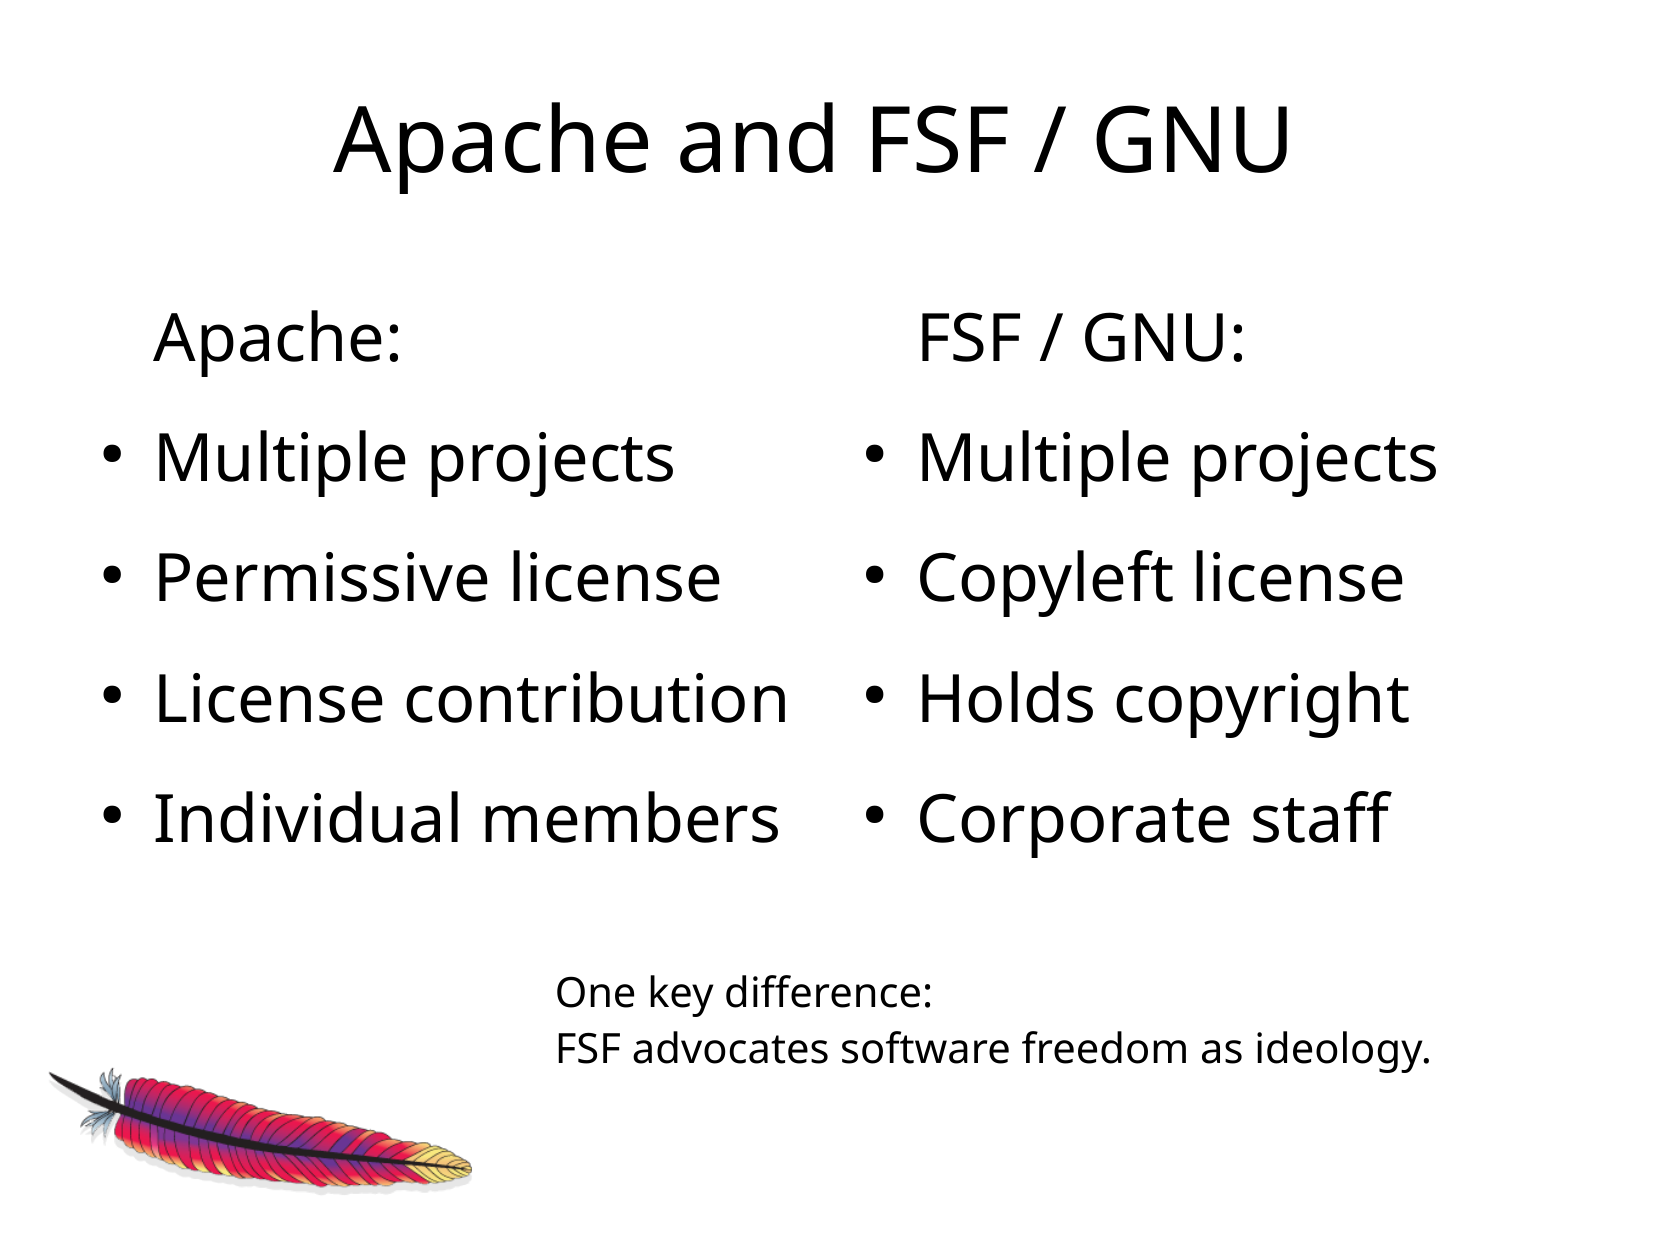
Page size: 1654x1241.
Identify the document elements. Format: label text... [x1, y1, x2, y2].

list FSF / GNU: Multiple projects Copyleft license Holds copyright Corporate staff [845, 290, 1572, 954]
text_box One key difference: FSF advocates software freedom as ideology. [540, 954, 1576, 1141]
list Apache: Multiple projects Permissive license License contribution Individual members [82, 290, 809, 1109]
picture [45, 1064, 477, 1200]
title Apache and FSF / GNU [82, 49, 1571, 226]
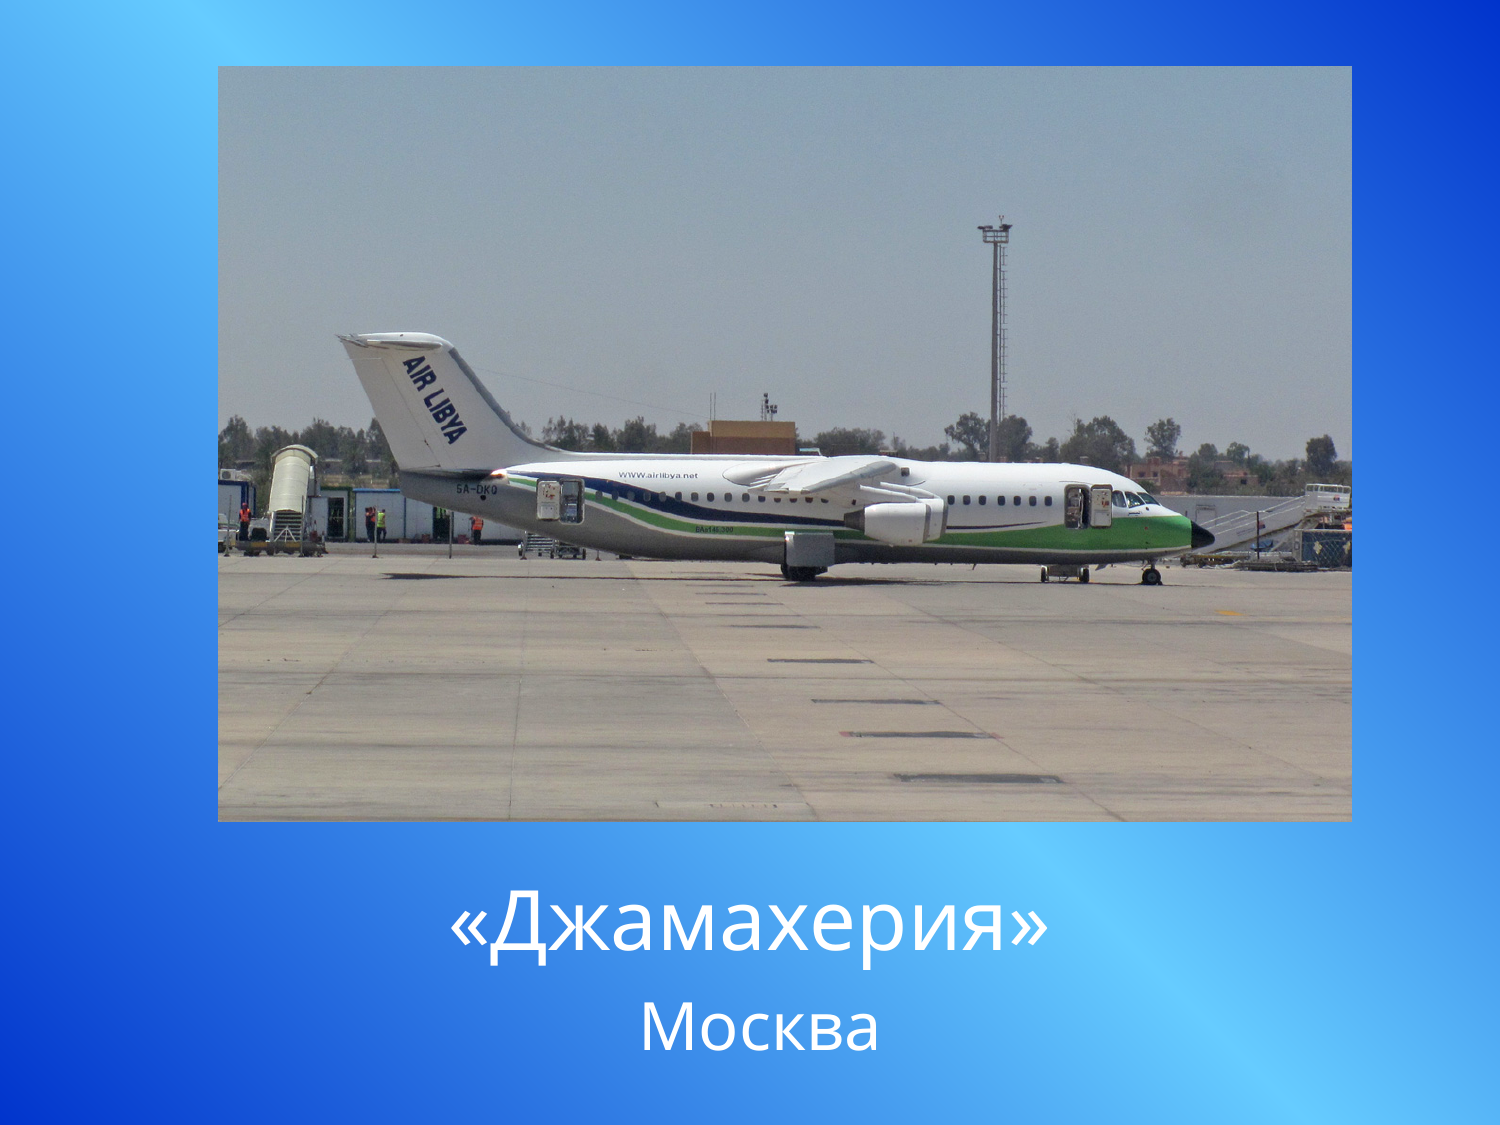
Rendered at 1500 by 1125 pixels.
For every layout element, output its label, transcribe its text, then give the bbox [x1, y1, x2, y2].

▸ **Required work**
Copy out all of the material above word for word, leaving out the pictures.

▸ **Complete answer**
Page size: 1654x1241.
Identify the document elements. Format: label text... [x1, y1, x2, y2].

list FSF / GNU: Multiple projects Copyleft license Holds copyright Corporate staff [845, 290, 1572, 954]
text_box One key difference: FSF advocates software freedom as ideology. [540, 954, 1576, 1141]
list Apache: Multiple projects Permissive license License contribution Individual members [82, 290, 809, 1109]
picture [45, 1064, 477, 1200]
title Apache and FSF / GNU [82, 49, 1571, 226]
Rendered at 1500 by 1125 pixels.
For every layout element, output its label, transcribe its text, then give the bbox [x1, y1, x2, y2].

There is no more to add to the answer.